━━━━━ Texto de la página ━━━━━

Amanece tan de repente como oscurece, como si el sol jugase con nosotros a sorprendernos con una luz deslumbrante o a dejarnos ciegos, rodeados de una oscuridad impenetrable, si la luna no acude en nuestro auxilio. En ambos casos, el horizonte es tan carmesí como se pueda imaginar.
   Hace frío en la madrugada, que es cuando nos ponemos en marcha. Parecemos cebollas, tantas capas nos abrigan. Yo me embuto en un conglomerado de camisa, jersey, sudadera y anorak, bufanda al cuello y un gorro de lana, y todavía remato este andamiaje envolviéndome, como todos, en una manta. Paulatinamente irá calentándose el ambiente, y esas prendas de abrigo acabarán casi todas en la mochila.
    Por tierra, viajamos generalmente en transporte africano, que es un camión con dos filas de asientos dispuestas longitudinalmente en la caja, mirando cada una a un costado abierto al aire y al polvo, aunque techadas; o en jeeps, igualmente descubiertos, si bien con los sillones encarando el frente. Y cuando un río se interpone en la vía, nos subimos a un transbordador que es poco más que una plataforma y un motor y hubimos de descalzarnos para, pisando el limo, alcanzar la otra ribera.

━━━━━

## Lista de tareas
1 – Indica si cada afirmación coincide con el relato del viaje: (a) de madrugada hace calor; (b) el transporte africano es un camión con dos filas de asientos; (c) en los jeeps los sillones miran hacia los costados. Responde sí o no y cita las palabras del relato que lo deciden.
2 – Prosigue el relato del viaje a partir de su última frase.

━━━━━ Extractos de datos ━━━━━

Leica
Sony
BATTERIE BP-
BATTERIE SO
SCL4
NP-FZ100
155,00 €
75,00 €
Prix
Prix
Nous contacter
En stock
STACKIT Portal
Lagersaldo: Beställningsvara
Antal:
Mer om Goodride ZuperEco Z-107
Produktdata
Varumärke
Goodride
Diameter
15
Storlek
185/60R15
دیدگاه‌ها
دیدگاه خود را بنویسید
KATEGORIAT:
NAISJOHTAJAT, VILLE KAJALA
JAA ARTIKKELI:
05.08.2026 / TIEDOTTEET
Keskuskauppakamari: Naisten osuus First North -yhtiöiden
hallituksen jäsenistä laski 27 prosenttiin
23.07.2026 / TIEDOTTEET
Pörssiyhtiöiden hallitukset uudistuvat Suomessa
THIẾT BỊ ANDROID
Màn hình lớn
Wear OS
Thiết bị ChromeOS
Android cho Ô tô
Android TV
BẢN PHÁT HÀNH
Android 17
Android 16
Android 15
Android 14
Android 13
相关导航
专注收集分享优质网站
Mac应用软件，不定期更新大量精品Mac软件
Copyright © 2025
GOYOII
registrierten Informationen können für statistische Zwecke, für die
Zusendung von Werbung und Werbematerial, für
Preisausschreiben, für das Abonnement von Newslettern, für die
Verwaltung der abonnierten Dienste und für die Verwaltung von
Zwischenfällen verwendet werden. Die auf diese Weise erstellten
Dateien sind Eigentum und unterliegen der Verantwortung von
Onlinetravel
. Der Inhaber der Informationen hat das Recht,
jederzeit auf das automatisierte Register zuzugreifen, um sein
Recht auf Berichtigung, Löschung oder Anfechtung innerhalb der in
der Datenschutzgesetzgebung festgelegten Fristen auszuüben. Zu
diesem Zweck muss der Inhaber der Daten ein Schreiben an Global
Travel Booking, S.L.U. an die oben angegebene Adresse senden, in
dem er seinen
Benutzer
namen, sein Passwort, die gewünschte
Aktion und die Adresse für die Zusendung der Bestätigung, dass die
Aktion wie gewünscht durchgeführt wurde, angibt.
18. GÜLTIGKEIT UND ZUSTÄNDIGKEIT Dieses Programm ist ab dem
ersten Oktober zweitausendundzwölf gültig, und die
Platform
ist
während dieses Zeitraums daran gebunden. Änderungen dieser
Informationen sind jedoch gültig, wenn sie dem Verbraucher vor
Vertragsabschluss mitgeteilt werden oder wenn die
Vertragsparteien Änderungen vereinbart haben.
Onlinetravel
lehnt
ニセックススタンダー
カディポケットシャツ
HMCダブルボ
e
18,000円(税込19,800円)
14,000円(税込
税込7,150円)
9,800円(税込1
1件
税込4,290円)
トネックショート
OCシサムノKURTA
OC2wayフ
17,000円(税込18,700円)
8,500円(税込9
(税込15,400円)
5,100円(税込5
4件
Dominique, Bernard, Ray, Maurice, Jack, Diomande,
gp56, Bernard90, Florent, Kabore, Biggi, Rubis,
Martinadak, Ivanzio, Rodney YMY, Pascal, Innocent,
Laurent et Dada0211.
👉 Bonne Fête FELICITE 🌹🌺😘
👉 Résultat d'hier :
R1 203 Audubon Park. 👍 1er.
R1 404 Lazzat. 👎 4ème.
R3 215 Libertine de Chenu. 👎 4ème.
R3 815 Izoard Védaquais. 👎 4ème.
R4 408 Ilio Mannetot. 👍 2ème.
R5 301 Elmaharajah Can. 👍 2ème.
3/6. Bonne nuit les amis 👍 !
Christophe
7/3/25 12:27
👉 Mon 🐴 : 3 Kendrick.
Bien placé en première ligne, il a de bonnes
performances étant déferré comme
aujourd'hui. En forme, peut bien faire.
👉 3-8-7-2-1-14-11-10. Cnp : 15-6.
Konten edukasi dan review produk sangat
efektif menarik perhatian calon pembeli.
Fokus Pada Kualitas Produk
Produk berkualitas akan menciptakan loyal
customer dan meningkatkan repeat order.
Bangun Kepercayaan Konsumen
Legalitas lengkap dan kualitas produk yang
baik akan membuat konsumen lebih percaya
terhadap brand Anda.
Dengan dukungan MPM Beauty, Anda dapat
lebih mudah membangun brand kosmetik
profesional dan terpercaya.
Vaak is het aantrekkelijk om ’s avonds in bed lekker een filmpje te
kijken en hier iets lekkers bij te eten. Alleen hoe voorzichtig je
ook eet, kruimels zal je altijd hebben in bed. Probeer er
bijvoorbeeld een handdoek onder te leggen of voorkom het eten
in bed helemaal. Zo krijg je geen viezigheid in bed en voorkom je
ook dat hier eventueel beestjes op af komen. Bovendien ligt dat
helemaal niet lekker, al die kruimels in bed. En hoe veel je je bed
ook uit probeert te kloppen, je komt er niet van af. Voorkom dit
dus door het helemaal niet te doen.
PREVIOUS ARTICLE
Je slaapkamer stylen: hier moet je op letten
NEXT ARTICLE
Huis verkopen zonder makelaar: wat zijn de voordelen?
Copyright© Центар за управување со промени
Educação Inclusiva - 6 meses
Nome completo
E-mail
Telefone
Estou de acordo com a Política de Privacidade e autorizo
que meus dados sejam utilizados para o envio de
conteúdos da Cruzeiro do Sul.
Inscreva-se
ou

━━━━━

## Respuestas del ejercicio
1 –
(a) No: «Hace frío en la madrugada».
(b) Sí: «un camión con dos filas de asientos dispuestas longitudinalmente en la caja».
(c) No: «con los sillones encarando el frente».

2 –
   Recorremos kilómetros y kilómetros sin ver a nadie, pero, de cuando en cuando, los ojos se nos quedan prendidos en cabañas circulares, sin ventanas y con techo de paja, rodeadas por empalizadas de palos clavados en el suelo y muy juntos, sin duda como protección frente a los elefantes o los felinos. Un saludo queda colgado del aire a nuestro paso. Lo devolvemos con la misma sonrisa cordial que lo acompañó.
   No es que no existan las carreteras, pero el paisaje aparece comido por la arena y a menudo circulamos por pistas. En un milagro en el que tiene mucho que ver la pericia del conductor, nuestro vehículo solo embarranca una vez, y en otra ocasión él mismo ha de reparar la rotura del engarce con el remolque en medio de la nada.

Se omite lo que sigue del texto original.